Si le tribunal de Sidi M’hamed suit les réquisitions du parquet dans l’affaire Haddad, Abdelmalek Sellal, successeur puis prédécesseur d’Ouyahia à la Primauté, écopera lui aussi de 27 ans de prison. En mars dernier, la Cour d’Alger lui a infligé 12 ans en appel dans l’affaire des usines de montage et 15 ans sont requis à son encontre dans le procès Haddad. Dans la première affaire, il a lui aussi entraîné un membre de sa famille, son fils Farès, condamné à 3 ans.

Seule la peine la plus forte sera exécutée

Dans le triste classement, Ali Haddad occupe une place proportionnelle au rang qui était le sien sous Bouteflika. L’ancien patron des patrons a ouvert le bal des arrestations des hommes de l’ancien président avant même la chute effective de celui-ci.

Il a été arrêté dans la nuit du 30 mars 2019 en tentant de fuir en Tunisie. Pris en possession de deux passeports algériens, ce qui est illégal, il écope en juin de six mois de prison.

En décembre, il est condamné à sept ans pour son rôle dans le financement occulte de la campagne pour le cinquième mandat, une peine ramenée en appel, en mars, à quatre ans.

Puis arrive « Son » procès. Depuis le 21 juin, le patron de l’entreprise de travaux publics ETRHB est jugé devant le tribunal d’Alger pour des soupçons de corruption dans la constitution de son immense empire, acquis à l’ombre des Bouteflika.

Il encourt 18 ans de prison, ce qui porterait ses peines cumulées à 22 ans et demi. Ali Haddad n’a entraîné que trois de ses frères, pour lesquels des peines allant jusqu’à dix ans sont requises.

Son record à lui est celui du nombre d’anciens responsables impliqués dans son procès : deux anciens Premiers ministres et neuf ministres ayant géré des secteurs en lien avec ses affaires, sans compter les walis et le menu fretin fait de petits fonctionnaires de ministères et des démembrements de l’État.

Le verdict risque d’alourdir les peines des anciens ministres de l’Industrie Youcef Yousfi, qui cumule déjà 8 ans dans les affaires des usines de montage et de Sovac Production, et Mahdjoub Bedda, condamné à 5 ans dans la première affaire.

Tous ces condamnés finiront-ils pour autant leur vie en prison ? Pas sûr, les plus âgés ont 71 ans (Sellal) et 67 ans (Ouyahia) et la législation algérienne stipule que seule la peine la plus forte est exécutée.

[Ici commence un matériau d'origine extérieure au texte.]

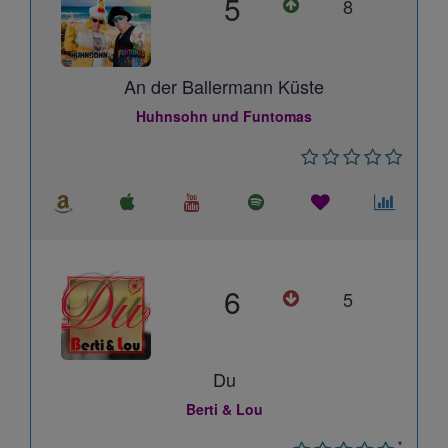
5
8
An der Ballermann Küste
Huhnsohn und Funtomas
6
5
Du
Berti & Lou
*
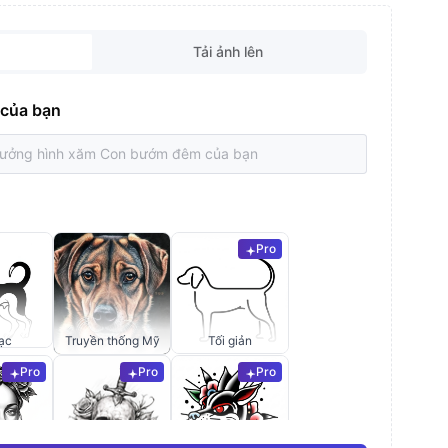
Tải ảnh lên
 của bạn
Pro
ạc
Truyền thống Mỹ
Tối giản
Pro
Pro
Pro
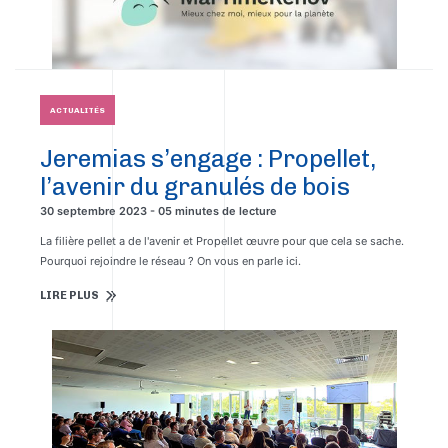
ACTUALITÉS
Jeremias s’engage : Propellet,
l’avenir du granulés de bois
30 septembre 2023 - 05 minutes de lecture
La filière pellet a de l'avenir et Propellet œuvre pour que cela se sache.
Pourquoi rejoindre le réseau ? On vous en parle ici.
LIRE PLUS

« Lorsqu’en raison d’une pluralité de poursuites, plusieurs peines privatives de liberté ont été prononcées, seule la peine la plus forte est exécutée. Toutefois, si les peines prononcées sont de même nature, le juge peut, par décision motivée, en ordonner le cumul en tout ou en partie, dans la limite du maximum édicté par la loi pour l’infraction la plus grave ». C’est dans l’article 35 du Code pénal.